Jésus mélange de la salive et de la terre pour enduire les yeux de cet aveugle. Il pétrit son regard de glaise et de parole, image du geste originel de la création : il le re-crée, il le refonde, il le refonde dans son humanité. Il le refonde dans sa finitude, qui dès lors cesse vécue comme une punition, comme une culpabilité. Il lui donne à voir une humanité qui n’est pas le résultat d’une partie de dés entre les dieux, qui n’est pas vouée à devoir se justifier. Mais qui est juste aimée. Pour ce qu’elle est. Juste appelée à vivre de gratuité, sans avoir rien à prouver.
Didier Fievet
Extraits de l’évangile selon Jean (ch 9)
– versets1 à 3 : »Sur le chemin, Jésus voit un homme qui est aveugle depuis sa naissance. Les disciples de Jésus demandent : « Maître, cet homme est aveugle depuis sa naissance. Donc, qui a péché, lui ou ses parents ? » Jésus répond : « Ni lui ni ses parents. Mais puisqu’il est aveugle, on va reconnaître clairement que Dieu agit pour lui. »

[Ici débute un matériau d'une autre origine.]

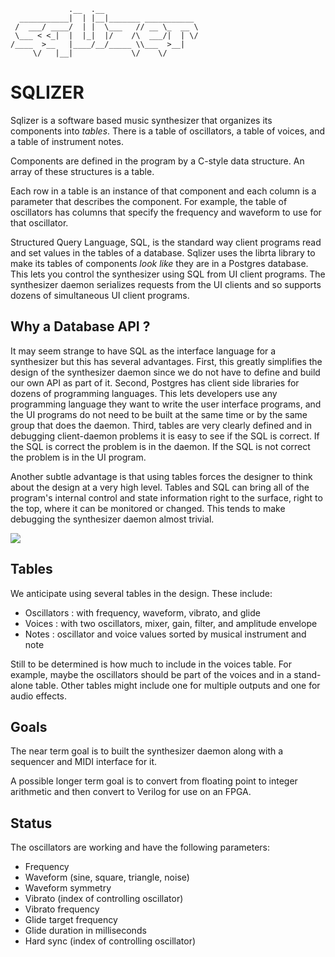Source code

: <code>
             .__  .__                     
  ___________|  | |__|_______ ___________ 
 /  ___/ ____/  | |  \___   // __ \_  __ \
 \___ < <_|  |  |_|  |/    /\  ___/|  | \/
/____  >__   |____/__/_____ \\___  >__|   
     \/   |__|             \/    \/       </code>


# SQLIZER

Sqlizer is a software based music synthesizer that organizes its components
into *tables*.  There is a table of oscillators, a table of voices, and a
table of instrument notes.  

Components are defined in the program by a C-style data structure.  An array
of these structures is a table.

Each row in a table is an instance of that component and each column is a
parameter that describes the component.  For example, the table of
oscillators has columns that specify the frequency and waveform to use
for that oscillator.

Structured Query Language, SQL, is the standard way client programs read
and set values in the tables of a database.  Sqlizer uses the librta library
to make its tables of components *look like* they are in a Postgres database.
This lets you control the synthesizer using SQL from UI client programs.
The synthesizer daemon serializes requests from the UI clients and so
supports dozens of simultaneous UI client programs.

## Why a Database API ?
It may seem strange to have SQL as the interface language for a synthesizer
but this has several advantages.  First, this greatly simplifies the design
of the synthesizer daemon since we do not have to define and build our own
API as part of it.  Second, Postgres has client side libraries for dozens of
programming languages.  This lets developers use any programming language
they want to write the user interface programs, and the UI programs do not
need to be built at the same time or by the same group that does the daemon.
Third, tables are very clearly defined and in debugging client-daemon problems
it is easy to see if the SQL is correct.  If the SQL is correct the problem
is in the daemon.  If the SQL is not correct the problem is in the UI program.

Another subtle advantage is that using tables forces the designer to think
about the design at a very high level.  Tables and SQL can bring all of the
program's internal control and state information right to the surface,
right to the top, where it can be monitored or changed.  This tends to make
debugging the synthesizer daemon almost trivial.

![](sqlizerarch.svg)

## Tables
We anticipate using several tables in the design.  These include:
- Oscillators : with frequency, waveform, vibrato, and glide
- Voices : with two oscillators, mixer, gain, filter, and amplitude envelope
- Notes : oscillator and voice values sorted by musical instrument and note

Still to be determined is how much to include in the voices table.  For
example, maybe the oscillators should be part of the voices and in a stand-alone
table.  Other tables might include one for multiple outputs and one for
audio effects.

## Goals
The near term goal is to built the synthesizer daemon along with a sequencer
and MIDI interface for it.

A possible longer term goal is to convert from floating point to integer
arithmetic and then convert to Verilog for use on an FPGA.

## Status
The oscillators are working and have the following parameters:
- Frequency
- Waveform (sine, square, triangle, noise)
- Waveform symmetry
- Vibrato (index of controlling oscillator)
- Vibrato frequency
- Glide target frequency
- Glide duration in milliseconds
- Hard sync (index of controlling oscillator)

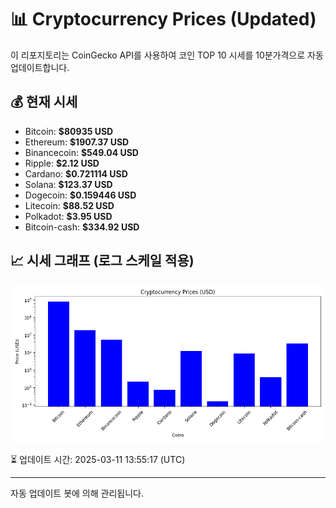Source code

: 
# 📊 Cryptocurrency Prices (Updated)

이 리포지토리는 CoinGecko API를 사용하여 코인 TOP 10 시세를 10분가격으로 자동 업데이트합니다.

## 💰 현재 시세
- Bitcoin: **$80935 USD**
- Ethereum: **$1907.37 USD**
- Binancecoin: **$549.04 USD**
- Ripple: **$2.12 USD**
- Cardano: **$0.721114 USD**
- Solana: **$123.37 USD**
- Dogecoin: **$0.159446 USD**
- Litecoin: **$88.52 USD**
- Polkadot: **$3.95 USD**
- Bitcoin-cash: **$334.92 USD**

## 📈 시세 그래프 (로그 스케일 적용)
![Crypto Prices](crypto_prices.png)

⏳ 업데이트 시간: 2025-03-11 13:55:17 (UTC)

---
자동 업데이트 봇에 의해 관리됩니다.

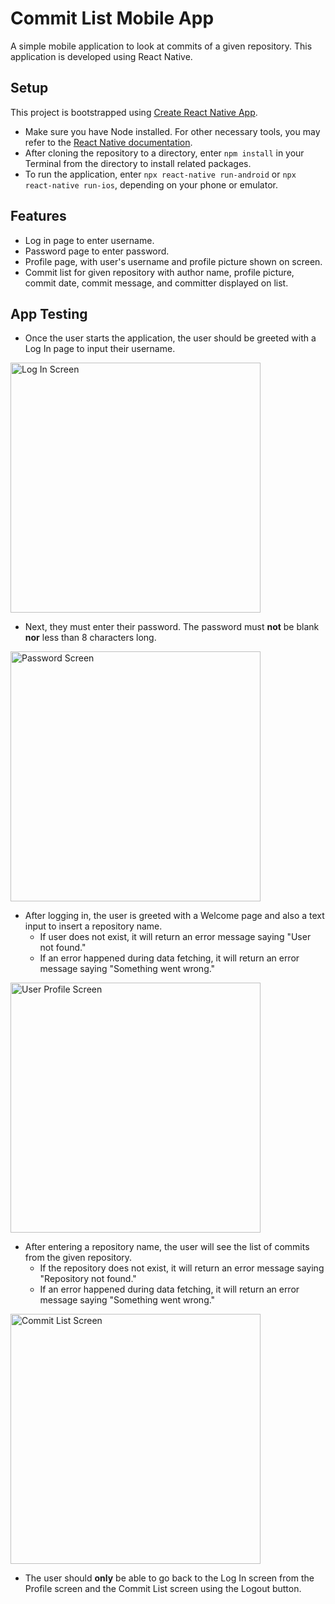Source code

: # Commit List Mobile App
A simple mobile application to look at commits of a given repository. This application is developed using React Native.

## Setup
This project is bootstrapped using [Create React Native App](https://github.com/react-community/create-react-native-app).

- Make sure you have Node installed. For other necessary tools, you may refer to the [React Native documentation](https://reactnative.dev/docs/environment-setup).
- After cloning the repository to a directory, enter `npm install` in your Terminal from the directory to install related packages.
- To run the application, enter `npx react-native run-android` or `npx react-native run-ios`, depending on your phone or emulator.

## Features
- Log in page to enter username.
- Password page to enter password.
- Profile page, with user's username and profile picture shown on screen.
- Commit list for given repository with author name, profile picture, commit date, commit message, and committer displayed on list.

## App Testing
- Once the user starts the application, the user should be greeted with a Log In page to input their username.

<img src="https://i.imgur.com/9OacxWo.jpg" alt="Log In Screen" width="400">

- Next, they must enter their password. The password must **not** be blank **nor** less than 8 characters long.

<img src="https://i.imgur.com/atgPq89.jpg" alt="Password Screen" width="400">

- After logging in, the user is greeted with a Welcome page and also a text input to insert a repository name.
    - If user does not exist, it will return an error message saying "User not found."
    - If an error happened during data fetching, it will return an error message saying "Something went wrong."

<img src="https://i.imgur.com/VzErElr.jpg" alt="User Profile Screen" width="400">

- After entering a repository name, the user will see the list of commits from the given repository.
    - If the repository does not exist, it will return an error message saying "Repository not found."
    - If an error happened during data fetching, it will return an error message saying "Something went wrong."

<img src="https://i.imgur.com/UlPfMG3.jpg" alt="Commit List Screen" width="400">

- The user should **only** be able to go back to the Log In screen from the Profile screen and the Commit List screen using the Logout button.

– versets 6&7 : « Après que Jésus a dit cela, il crache par terre. Avec sa salive, il fait de la boue et il met la boue sur les yeux de l’aveugle. Ensuite, il lui dit : « Va te laver dans l’eau, à Siloé. » Le nom « Siloé » veut dire « Envoyé ». L’aveugle y va et il se lave. Quand il revient, il voit clair. »
– versets 39 à 41 : « Alors Jésus dit : Moi, je suis venu dans ce monde pour une remise en question : afin que ceux qui ne voient pas voient, et que ceux qui voient deviennent aveugles. Après avoir entendu cela, quelques pharisiens qui étaient avec lui lui dirent : Nous aussi, nous sommes aveugles ? Jésus leur répondit : Si vous étiez aveugles, vous n’auriez pas de péché. Mais maintenant vous dites : « Nous voyons » ; aussi votre péché demeure.